パウロは14:22でこう言っています。「あなたは自分が抱いている確信を、神の御前で心の内に持っていなさい。自分の決心にやましさを感じない人は幸いです。疑いながら食べる人は、確信に基づいて行動していないので、罪に定められます。確信に基づいていないことはすべて罪なのです。」(14:22~23)どうすることが主の御心であり、自分はどのような態度をとれば良いのかということを考えてみることです。確信をもってするということです。確信のない行動はすべて罪だと言っています。時には、自分の信仰、自分の考え、自分のポリシー、自分の神学と異なることがあるかもしれません。

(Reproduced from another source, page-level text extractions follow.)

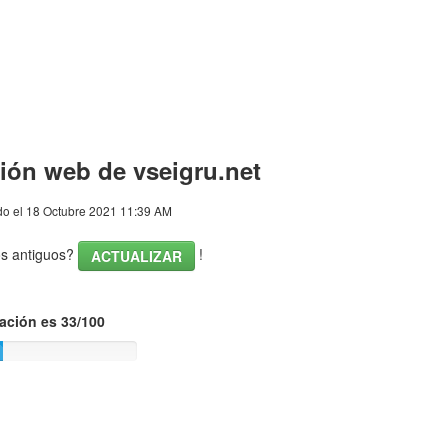
ión web de vseigru.net
o el 18 Octubre 2021 11:39 AM
os antiguos?
!
ACTUALIZAR
ación es 33/100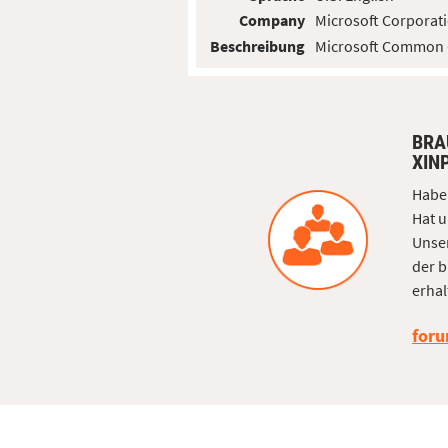
Company
Microsoft Corporat
Beschreibung
Microsoft Common C
BRA
XIN
Haben
Hat u
Unser
der b
erhal
foru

もし自分が我慢をして教会に留まることが御心ならば、自分の考えや思いに死んで、主の御心に生きることもあるでしょう。これが生きるにも主のために生き、死ぬにしても主のために死ぬということではないでしょうか。このパウロが言っている「主のために」という言葉は、「主のために生きること」もあるし、「主のために死ぬ」こともあるということです。むしろ教会では、「主のために生きること」は、「主のために自分に死ぬ」ということを意味しているような気がします。

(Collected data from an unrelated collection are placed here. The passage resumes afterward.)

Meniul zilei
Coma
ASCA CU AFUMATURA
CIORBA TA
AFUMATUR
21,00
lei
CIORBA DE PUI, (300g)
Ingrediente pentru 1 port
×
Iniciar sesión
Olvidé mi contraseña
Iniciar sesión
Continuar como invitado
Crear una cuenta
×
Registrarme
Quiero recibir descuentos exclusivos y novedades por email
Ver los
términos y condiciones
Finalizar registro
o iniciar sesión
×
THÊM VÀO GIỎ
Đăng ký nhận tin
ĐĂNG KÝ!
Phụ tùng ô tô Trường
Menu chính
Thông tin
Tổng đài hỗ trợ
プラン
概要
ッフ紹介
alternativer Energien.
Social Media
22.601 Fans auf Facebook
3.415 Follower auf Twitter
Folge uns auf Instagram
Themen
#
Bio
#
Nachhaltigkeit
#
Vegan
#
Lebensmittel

「自分に死ぬこと」が「主のため」である場合もあります。そうでないといつまでも、自分が間違っていたのではないかという、負い目に縛られて信仰が前進しません。もし戻ることが御心ならば、そうすればいいのではないでしょうか。いつまでも、あの人の言葉に傷ついたと、それを引きずって二十年も三十年も生きることも辛いものがあります。そういう人は、まだ自分に死んでいません。いさぎよく「自分の非も認めて」戻ることが御心ならば、そうすべきではないでしょうか。

3.みな神の裁きの座の前に立つ

「それなのに、なぜあなたは、自分の兄弟を裁くのですか。また、なぜ兄弟を侮るのですか。わたしたちは皆、神の裁きの座の前に立つのです。こう書いてあります。『主は言われる。「わたしは生きている。すべてのひざはわたしの前にかがみ、すべての舌が神をほめたたえる」と』それで、わたしたち一人一人、自分のことについて神に申し述べることになるのです。」(14:10~12)

私達は誰一人例外なく、最後には神の裁きの前に立たされるのです。もちろん信じていない人も信じている人もです。信じなかった人には、なぜ信じなかったのかと問われます。その時に皆さんは何と答えるでしょうか。そしてクリスチャンも同じように神の前に立たされて問われます。「なぜ同じ主を信じている兄弟を裁いたのか。なぜあの人を侮って、軽視し、馬鹿にしたのか。なぜ確信のない行動をとったのか。」と。全員が例外なく主の前に立たされて問われる時が来るのです。

私たちのなすことや言葉や行動はすべて、記録されていて、最後には神の裁きの座の前に立たされるのです。最後の審判が恐いから、神様が恐くてやるというようなことではないと思います。大事なことは、どんな小さいことでも、「主のために、主に御名によって」なしているかどうかです。ポスターを造ることも、チラシや葉書を造ることも、それを子供たちや近所に配ることも、誘うことも、すべては主のためにしているかどうかが問われているのです。

礼拝の奉仕も、教会学校もスモールグループも、祈りの生活も全ては主のためにしているかどうかです。主のために生きているか、主のために自分に死んでいるかということが大事ではないでしょうか。死んでから最後の審判で、主の前に申し開きをしなければならないような生き方をしてはいけません。今、どうしているかなのです。主のために食べてもいいです。飲んでもいいです。主のために食べなくてもいいし、飲まなくてもいいです。最後に14:8を読んで終わります。「わたしたちは、生きるとすれば主のために生き、死ぬとすれば主のために死ぬのです。従って、生きるにしても、死ぬにしても、わたしたちは主のものです。」